MATERIAL FOR THIS TASK:
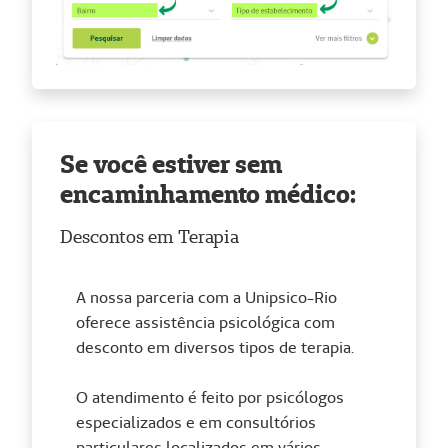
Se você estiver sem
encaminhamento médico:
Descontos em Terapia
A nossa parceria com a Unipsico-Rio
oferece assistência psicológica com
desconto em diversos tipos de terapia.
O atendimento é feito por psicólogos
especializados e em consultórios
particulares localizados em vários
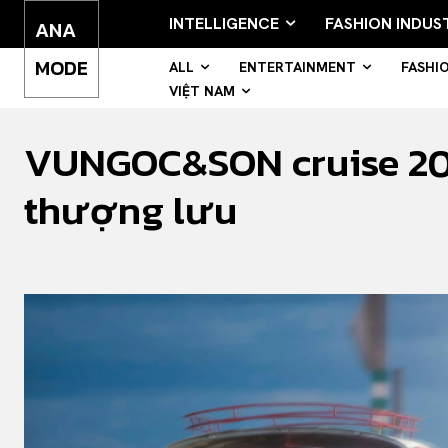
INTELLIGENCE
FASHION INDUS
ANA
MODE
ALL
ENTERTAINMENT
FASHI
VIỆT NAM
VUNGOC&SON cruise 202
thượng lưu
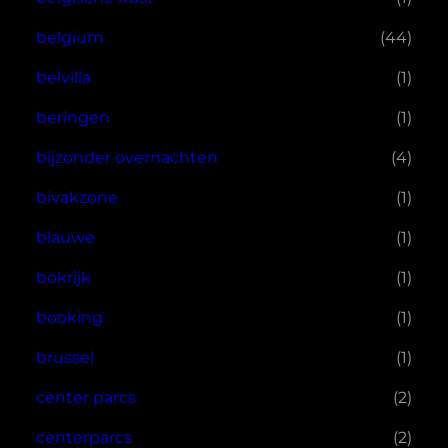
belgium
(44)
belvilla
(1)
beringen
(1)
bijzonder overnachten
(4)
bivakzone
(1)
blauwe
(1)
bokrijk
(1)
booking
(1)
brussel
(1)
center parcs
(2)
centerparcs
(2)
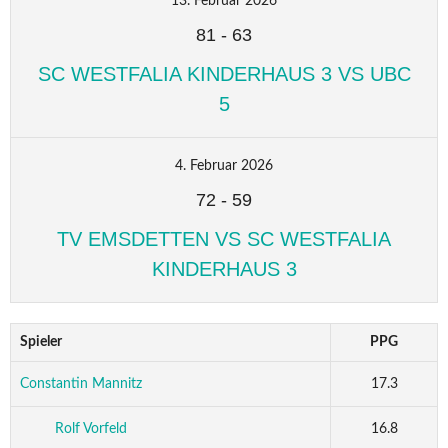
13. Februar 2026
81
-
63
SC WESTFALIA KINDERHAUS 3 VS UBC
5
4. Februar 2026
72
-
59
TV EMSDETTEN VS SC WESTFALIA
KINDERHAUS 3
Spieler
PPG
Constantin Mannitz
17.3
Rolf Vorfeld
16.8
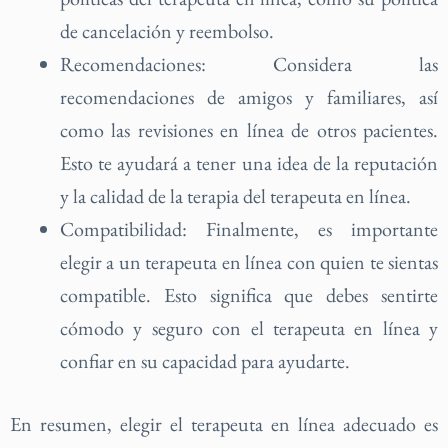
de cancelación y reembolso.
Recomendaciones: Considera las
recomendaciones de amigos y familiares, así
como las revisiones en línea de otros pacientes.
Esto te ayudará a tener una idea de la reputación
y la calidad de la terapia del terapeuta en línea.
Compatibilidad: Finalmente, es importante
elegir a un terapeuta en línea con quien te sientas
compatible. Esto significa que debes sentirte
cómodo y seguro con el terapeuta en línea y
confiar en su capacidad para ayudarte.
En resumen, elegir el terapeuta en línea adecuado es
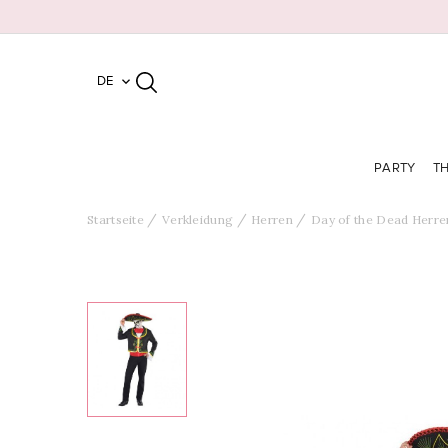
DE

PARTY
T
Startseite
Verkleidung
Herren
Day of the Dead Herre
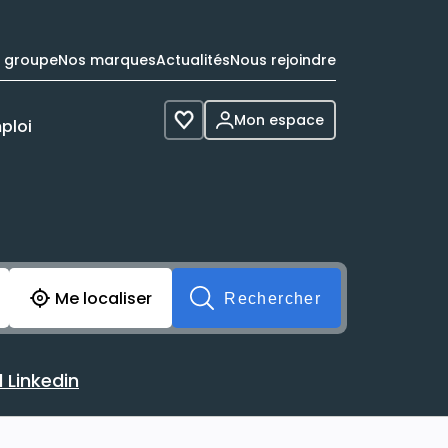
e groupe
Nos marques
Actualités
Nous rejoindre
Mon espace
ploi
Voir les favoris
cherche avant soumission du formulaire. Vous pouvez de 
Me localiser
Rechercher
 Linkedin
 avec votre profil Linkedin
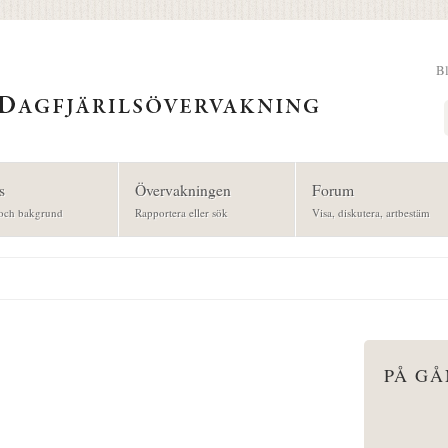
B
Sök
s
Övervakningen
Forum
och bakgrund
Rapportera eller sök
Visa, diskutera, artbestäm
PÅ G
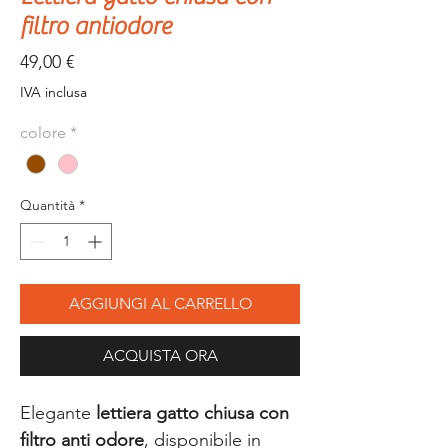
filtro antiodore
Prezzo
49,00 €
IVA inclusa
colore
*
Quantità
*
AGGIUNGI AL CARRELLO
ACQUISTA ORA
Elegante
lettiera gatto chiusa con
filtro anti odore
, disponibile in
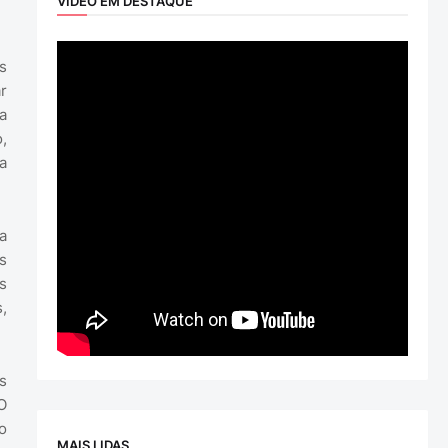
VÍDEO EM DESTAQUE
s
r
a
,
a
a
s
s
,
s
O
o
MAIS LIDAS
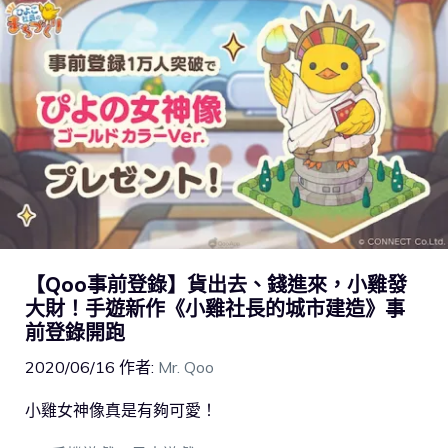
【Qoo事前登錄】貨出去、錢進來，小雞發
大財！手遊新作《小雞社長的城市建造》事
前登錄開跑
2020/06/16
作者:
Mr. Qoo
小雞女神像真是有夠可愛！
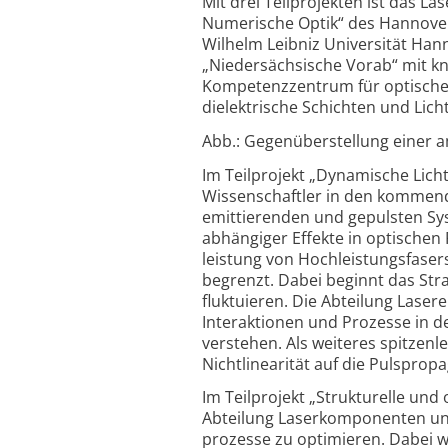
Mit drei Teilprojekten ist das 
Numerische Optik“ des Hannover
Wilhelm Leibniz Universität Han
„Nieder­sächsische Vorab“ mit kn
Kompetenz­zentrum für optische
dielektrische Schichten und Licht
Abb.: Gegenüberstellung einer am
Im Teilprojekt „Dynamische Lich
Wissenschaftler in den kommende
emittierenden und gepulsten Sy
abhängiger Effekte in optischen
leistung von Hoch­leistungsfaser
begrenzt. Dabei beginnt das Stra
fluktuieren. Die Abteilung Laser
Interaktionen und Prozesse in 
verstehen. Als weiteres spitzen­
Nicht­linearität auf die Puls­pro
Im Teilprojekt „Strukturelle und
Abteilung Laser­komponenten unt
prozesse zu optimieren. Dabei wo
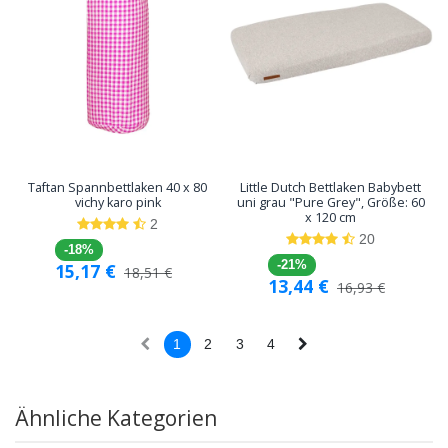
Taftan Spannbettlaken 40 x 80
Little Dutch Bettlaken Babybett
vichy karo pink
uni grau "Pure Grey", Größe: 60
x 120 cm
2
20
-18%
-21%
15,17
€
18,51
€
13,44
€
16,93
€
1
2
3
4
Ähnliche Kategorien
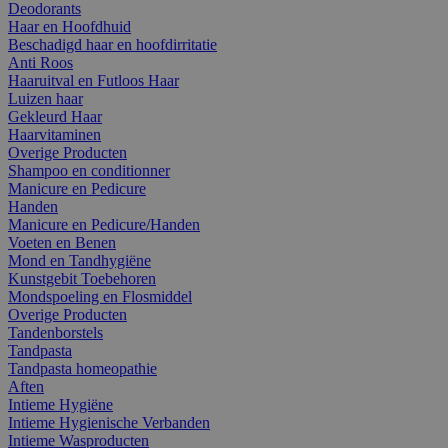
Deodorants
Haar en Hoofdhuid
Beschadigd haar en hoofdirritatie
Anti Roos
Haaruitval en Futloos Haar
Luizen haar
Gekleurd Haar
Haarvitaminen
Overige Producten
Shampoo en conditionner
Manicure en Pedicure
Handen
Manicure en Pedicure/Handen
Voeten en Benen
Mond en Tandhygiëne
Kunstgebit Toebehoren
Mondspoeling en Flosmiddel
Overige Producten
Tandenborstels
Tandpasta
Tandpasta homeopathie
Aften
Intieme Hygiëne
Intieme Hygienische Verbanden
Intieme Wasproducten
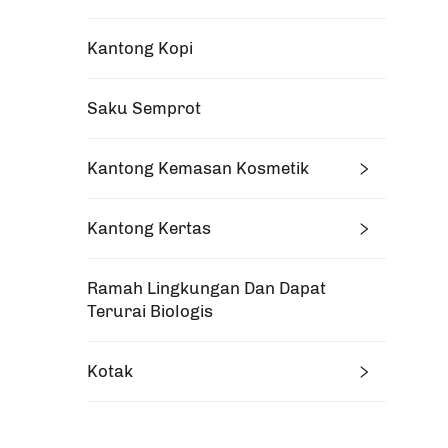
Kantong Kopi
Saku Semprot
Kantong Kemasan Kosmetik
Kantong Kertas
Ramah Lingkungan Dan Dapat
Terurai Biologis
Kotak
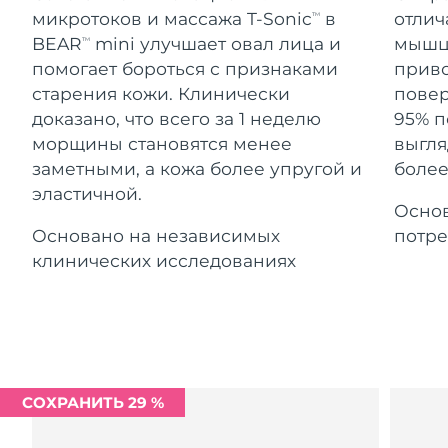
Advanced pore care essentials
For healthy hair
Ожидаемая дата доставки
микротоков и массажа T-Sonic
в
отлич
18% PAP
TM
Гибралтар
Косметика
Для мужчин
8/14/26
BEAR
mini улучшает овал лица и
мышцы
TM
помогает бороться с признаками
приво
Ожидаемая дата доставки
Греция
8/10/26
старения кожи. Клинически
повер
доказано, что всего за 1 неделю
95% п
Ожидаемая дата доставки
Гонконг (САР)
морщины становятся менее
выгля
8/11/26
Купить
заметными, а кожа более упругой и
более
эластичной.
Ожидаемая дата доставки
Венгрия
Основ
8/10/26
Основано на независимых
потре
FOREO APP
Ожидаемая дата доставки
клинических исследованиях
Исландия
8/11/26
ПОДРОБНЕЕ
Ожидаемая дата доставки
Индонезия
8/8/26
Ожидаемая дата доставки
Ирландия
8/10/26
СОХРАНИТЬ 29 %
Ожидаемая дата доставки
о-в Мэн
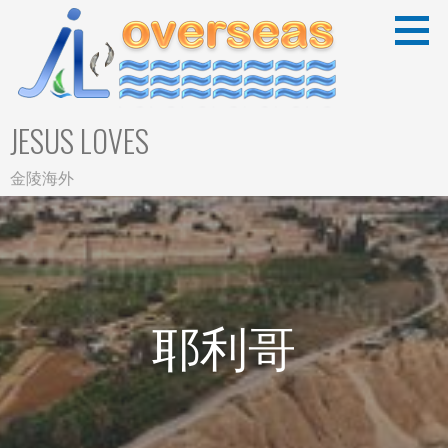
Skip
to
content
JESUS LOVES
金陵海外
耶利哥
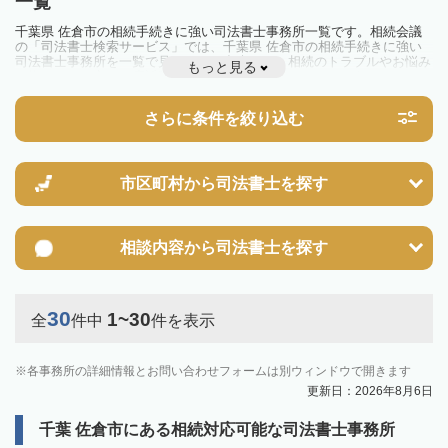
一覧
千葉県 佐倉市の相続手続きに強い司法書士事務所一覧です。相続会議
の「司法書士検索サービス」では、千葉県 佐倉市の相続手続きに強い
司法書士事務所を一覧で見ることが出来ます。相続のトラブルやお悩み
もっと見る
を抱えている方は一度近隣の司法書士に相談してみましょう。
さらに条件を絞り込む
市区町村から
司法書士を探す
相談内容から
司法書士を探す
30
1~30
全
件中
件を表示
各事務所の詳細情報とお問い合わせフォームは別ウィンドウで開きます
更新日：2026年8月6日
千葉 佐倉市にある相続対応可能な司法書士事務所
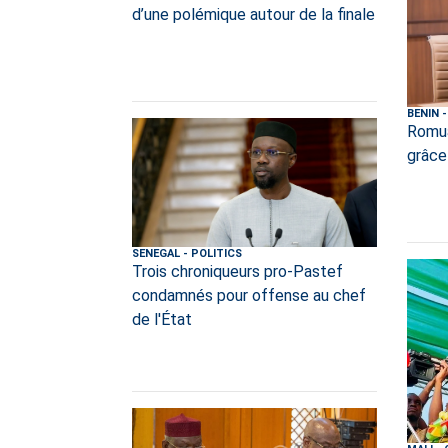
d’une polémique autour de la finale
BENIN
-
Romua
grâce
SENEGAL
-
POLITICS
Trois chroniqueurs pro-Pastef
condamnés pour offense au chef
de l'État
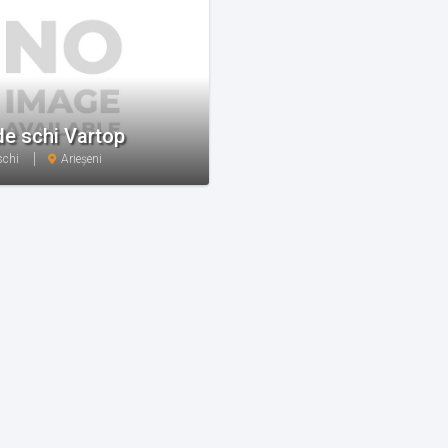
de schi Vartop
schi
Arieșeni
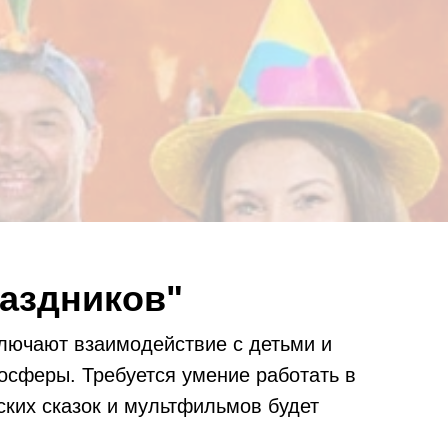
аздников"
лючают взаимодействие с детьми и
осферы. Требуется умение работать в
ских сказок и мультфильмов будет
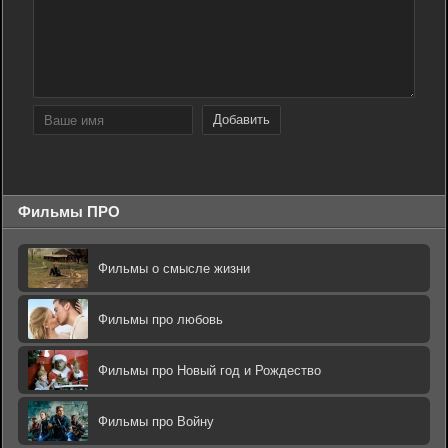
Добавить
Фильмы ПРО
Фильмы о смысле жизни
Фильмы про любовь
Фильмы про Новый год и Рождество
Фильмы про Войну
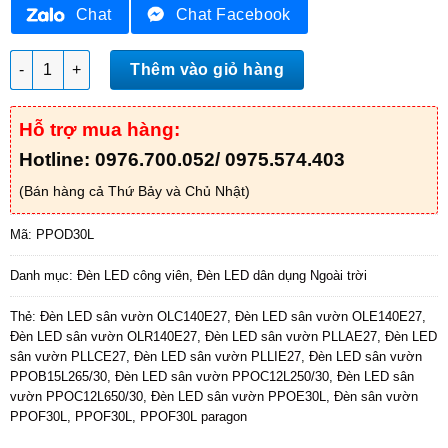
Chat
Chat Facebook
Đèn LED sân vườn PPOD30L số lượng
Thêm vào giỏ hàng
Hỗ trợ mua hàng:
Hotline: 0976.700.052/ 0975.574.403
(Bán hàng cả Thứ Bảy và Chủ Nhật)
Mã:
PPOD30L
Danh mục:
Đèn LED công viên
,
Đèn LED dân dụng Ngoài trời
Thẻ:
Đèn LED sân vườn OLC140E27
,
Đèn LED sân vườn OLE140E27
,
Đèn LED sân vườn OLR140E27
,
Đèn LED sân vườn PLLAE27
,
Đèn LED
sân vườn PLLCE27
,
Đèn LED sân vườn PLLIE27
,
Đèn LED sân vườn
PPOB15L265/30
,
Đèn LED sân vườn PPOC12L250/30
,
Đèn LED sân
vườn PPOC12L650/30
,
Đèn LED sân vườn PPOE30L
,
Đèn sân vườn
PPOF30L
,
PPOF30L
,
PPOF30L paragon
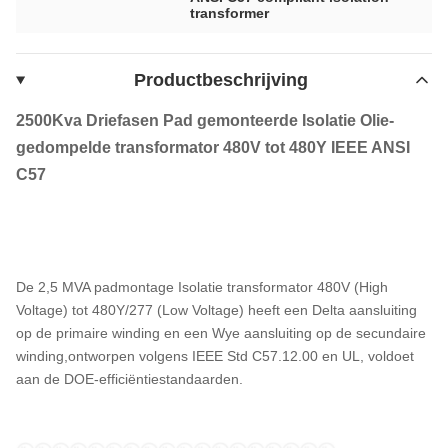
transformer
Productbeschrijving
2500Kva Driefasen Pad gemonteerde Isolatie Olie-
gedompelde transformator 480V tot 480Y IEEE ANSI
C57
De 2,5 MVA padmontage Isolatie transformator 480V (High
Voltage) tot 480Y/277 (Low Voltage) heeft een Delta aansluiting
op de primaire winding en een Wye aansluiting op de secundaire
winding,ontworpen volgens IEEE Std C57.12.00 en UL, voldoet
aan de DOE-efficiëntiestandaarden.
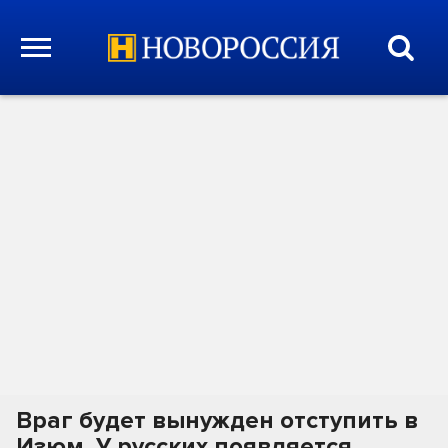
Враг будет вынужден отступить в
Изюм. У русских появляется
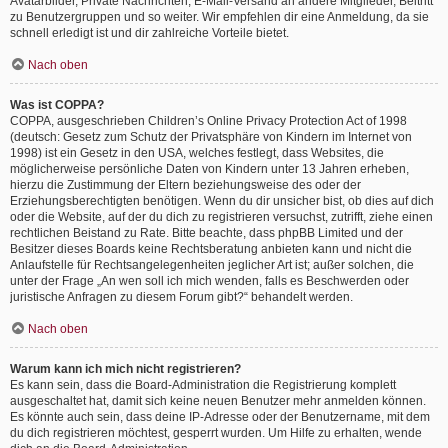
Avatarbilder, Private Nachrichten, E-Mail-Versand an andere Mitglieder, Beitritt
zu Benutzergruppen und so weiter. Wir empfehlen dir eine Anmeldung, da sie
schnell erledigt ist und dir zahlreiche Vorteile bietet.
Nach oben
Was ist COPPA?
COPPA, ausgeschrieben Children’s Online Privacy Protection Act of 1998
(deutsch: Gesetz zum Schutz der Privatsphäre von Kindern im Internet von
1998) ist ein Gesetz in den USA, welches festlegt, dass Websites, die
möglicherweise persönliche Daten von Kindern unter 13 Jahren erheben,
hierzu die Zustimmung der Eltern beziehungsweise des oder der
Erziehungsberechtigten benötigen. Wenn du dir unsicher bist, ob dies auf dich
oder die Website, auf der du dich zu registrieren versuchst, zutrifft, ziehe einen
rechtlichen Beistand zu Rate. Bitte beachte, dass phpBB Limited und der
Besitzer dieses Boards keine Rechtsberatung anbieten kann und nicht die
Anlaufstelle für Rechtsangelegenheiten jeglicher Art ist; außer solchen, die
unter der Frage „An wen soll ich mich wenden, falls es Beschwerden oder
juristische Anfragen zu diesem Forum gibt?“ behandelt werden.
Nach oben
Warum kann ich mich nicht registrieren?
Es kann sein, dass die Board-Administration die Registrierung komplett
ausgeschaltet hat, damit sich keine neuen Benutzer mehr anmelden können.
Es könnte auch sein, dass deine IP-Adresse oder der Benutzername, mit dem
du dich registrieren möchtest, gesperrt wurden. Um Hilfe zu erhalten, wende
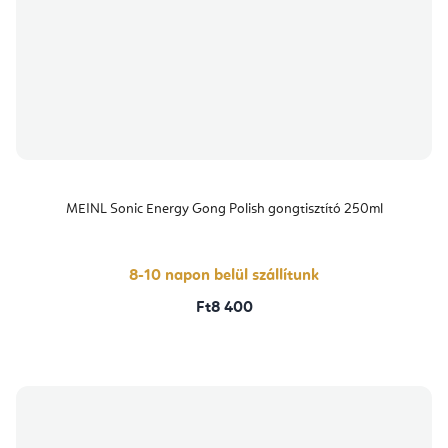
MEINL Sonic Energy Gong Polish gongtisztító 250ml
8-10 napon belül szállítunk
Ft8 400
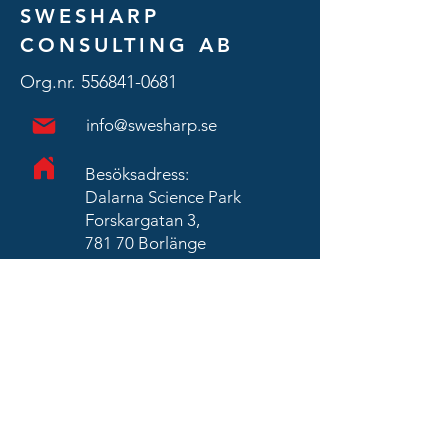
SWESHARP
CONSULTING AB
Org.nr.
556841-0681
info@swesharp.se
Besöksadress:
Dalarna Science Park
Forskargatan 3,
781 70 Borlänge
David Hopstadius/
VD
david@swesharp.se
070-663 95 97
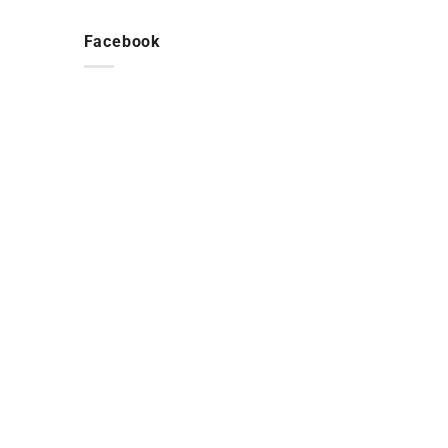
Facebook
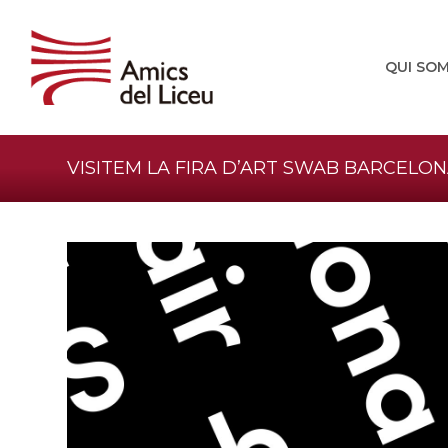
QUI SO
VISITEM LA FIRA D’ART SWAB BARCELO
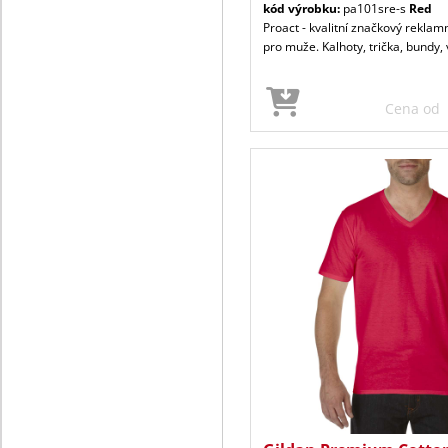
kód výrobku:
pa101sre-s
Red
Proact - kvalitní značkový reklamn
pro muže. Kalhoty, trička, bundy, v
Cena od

INSTRUCTION: Pull out every line of the listing that contains the string "Sonic". Letter case must match.

ANSWER SECTION:
микротоков и массажа T-Sonic
MEINL Sonic Energy Gong Polish gongtisztító 250ml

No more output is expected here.